Nach Berichten von US-Medien wie der «Washington Post» soll die
US-Regierung heimlich Milizen und Kriegsherren der sogenannten Anti-Terrorismus-Allianz gegen die islamistischen Milizen unterstützt
haben. Als Gegenleistung hätten die «Warlords» versprochen,
mutmaßliche Terroristen dingfest zu machen und auszuliefern
Addis Abeba: Schneller Truppenrückzug geplant
Äthiopien unterstützt die international anerkannte somalische Übergangsregierung in der Stadt Baidoa und hatte den in Mogadischu herrschenden Islamisten am Sonntag den Krieg erklärt. Der äthiopische Ministerpräsident Meles Zenawi sagte, er wolle seine Truppen so schnell wie möglich wieder zurückziehen. Bislang hätten sie etwa die Hälfte ihrer Mission erreicht. Augenzeugen berichten schon seit Wochen, dass äthiopische Soldaten in Somalia im Einsatz sind. Meles begründete die Intervention mit dem Kampf gegen internationale Terroristen und der Wahrung äthiopischer Interessen. Die USA gehen davon aus, dass auch ehemalige El-Kaida-Führer zur Führungsspitze der Miliz gehören. Bei vielen der Opfer handele es sich nicht um Somalier, sagte Meles, ohne Einzelheiten zu nennen. Nach seinen Angaben sind bei den Kämpfen in den vergangenen Tagen mindestens 1000 Menschen getötet und mehr als 3000 verletzt worden.
Internationale Befürchtungen
Somalia hat seit dem Sturz von Staatschef Mohamed Siad Barre im Jahr 1991 keine funktionierende Zentralregierung mehr. Von der Machtübernahme der Islamisten versprachen sich viele Somalier zunächst zumindest Ruhe und Stabilität. Experten befürchten unterdessen, dass Somalia zum Schauplatz eines regionalen Kriegs am Horn von Afrika werden könnte. Nach einem UN-Bericht beliefern zehn Staaten die Konfliktparteien in Somalia mit Waffen und Ausrüstung.
Die Afrikanische Union (AU), die Arabische Liga und die regionale IGAD-Gruppe forderten die Kontrahenten auf, das Blutvergießen zu beenden. Sie beriefen für Mittwoch Gespräche über die Krise in Somalia ein. Auch Bundesaußenminister Frank-Walter Steinmeier zeigte sich besorgt über die Eskalation. Das Auswärtige Amt sagte der Diakonie Katastrophenhilfe 250.000 Euro für die Erstversorgung von Flüchtlingen zu. Bereits in den letzten Wochen hatte das Auswärtige Amt Hilfsprojekte in Somalia und zu Gunsten somalischer Flüchtlinge in Kenia mit 1,2 Millionen Euro unterstützt.

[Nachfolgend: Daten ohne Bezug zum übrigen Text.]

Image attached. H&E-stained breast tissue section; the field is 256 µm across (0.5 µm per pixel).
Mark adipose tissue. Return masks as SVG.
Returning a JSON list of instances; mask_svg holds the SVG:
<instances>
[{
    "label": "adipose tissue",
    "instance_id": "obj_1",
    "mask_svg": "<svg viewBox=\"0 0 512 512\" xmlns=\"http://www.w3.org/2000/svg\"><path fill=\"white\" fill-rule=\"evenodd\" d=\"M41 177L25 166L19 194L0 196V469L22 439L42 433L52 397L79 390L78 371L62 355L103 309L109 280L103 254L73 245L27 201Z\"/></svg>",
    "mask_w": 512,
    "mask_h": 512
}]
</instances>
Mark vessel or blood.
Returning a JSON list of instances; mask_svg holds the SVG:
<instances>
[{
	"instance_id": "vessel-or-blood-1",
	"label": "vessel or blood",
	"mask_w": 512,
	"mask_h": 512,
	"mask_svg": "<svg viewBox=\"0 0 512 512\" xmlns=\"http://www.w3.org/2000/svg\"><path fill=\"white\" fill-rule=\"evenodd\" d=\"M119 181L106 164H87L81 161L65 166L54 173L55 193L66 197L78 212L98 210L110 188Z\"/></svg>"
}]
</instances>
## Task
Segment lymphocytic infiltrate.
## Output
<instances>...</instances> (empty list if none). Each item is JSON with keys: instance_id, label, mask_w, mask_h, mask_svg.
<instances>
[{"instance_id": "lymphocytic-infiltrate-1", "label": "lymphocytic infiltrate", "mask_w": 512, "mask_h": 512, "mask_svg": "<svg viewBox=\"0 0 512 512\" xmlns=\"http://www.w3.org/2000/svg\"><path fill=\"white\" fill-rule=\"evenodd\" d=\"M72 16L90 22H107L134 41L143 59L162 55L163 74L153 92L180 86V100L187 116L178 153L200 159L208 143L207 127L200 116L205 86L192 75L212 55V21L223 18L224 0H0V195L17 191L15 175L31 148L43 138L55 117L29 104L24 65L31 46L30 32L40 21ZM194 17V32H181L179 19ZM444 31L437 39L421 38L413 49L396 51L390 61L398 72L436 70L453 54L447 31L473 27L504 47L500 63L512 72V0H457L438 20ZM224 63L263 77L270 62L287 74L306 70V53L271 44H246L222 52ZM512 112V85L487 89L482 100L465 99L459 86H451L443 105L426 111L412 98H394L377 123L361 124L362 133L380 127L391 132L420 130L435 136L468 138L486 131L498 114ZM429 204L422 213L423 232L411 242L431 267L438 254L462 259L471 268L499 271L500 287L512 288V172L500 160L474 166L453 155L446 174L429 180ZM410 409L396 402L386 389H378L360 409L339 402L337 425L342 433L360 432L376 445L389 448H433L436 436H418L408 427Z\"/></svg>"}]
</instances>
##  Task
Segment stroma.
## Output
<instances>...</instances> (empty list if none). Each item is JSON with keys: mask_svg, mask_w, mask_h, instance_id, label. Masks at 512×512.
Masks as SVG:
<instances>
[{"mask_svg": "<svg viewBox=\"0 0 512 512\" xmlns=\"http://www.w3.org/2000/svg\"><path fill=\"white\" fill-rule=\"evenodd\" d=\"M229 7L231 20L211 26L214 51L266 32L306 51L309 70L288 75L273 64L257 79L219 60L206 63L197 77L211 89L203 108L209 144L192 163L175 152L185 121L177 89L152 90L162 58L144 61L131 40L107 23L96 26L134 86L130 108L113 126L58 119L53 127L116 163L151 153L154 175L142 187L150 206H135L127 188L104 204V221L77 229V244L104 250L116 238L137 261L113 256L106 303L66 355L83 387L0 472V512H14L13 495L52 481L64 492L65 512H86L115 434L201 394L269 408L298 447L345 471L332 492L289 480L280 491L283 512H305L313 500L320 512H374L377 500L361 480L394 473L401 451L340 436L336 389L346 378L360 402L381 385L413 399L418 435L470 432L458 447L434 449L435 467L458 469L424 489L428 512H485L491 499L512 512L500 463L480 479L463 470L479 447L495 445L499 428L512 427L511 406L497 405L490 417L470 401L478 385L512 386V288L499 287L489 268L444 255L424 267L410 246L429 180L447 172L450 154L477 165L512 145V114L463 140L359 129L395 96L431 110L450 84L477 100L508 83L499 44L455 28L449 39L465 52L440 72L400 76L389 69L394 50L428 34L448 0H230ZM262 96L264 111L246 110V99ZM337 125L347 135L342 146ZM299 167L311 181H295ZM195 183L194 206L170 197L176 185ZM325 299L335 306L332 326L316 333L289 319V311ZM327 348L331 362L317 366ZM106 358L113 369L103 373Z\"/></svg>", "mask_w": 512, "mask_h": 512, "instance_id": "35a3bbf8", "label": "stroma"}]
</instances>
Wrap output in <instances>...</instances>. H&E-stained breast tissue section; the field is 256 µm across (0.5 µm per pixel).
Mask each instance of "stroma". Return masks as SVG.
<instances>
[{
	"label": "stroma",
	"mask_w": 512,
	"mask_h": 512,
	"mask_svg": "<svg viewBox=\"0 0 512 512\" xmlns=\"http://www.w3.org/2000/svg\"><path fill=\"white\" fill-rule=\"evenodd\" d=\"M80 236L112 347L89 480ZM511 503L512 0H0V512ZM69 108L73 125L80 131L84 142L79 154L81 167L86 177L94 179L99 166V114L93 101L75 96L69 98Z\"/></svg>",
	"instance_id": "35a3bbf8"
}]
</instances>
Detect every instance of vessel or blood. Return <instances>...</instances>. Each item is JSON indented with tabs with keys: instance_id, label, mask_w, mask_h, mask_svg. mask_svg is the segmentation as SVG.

Einstellung von Hilfsflügen
Unterdessen stellte das Welternährungsprogramm (WFP) seine Hilfsflüge für Flutopfer im Süden Somalias ein. Die 25 ausländischen Mitarbeiter der UN-Organisation wurden aus dem Überschwemmungsgebiet abgezogen. Die Entscheidung sei auf Bitten der somalischen Behörden wegen der erwarteten Instabilität getroffen worden, sagte WFP-Sprecher Peter Smerdon in Nairobi. Heftige Regenfälle haben seit Oktober den ausgetrockeneten Boden in Südsomalia überschwemmt. Mehrere hundert Menschen starben, rund eine halbe Million Somalier wurden von den Fluten vertrieben.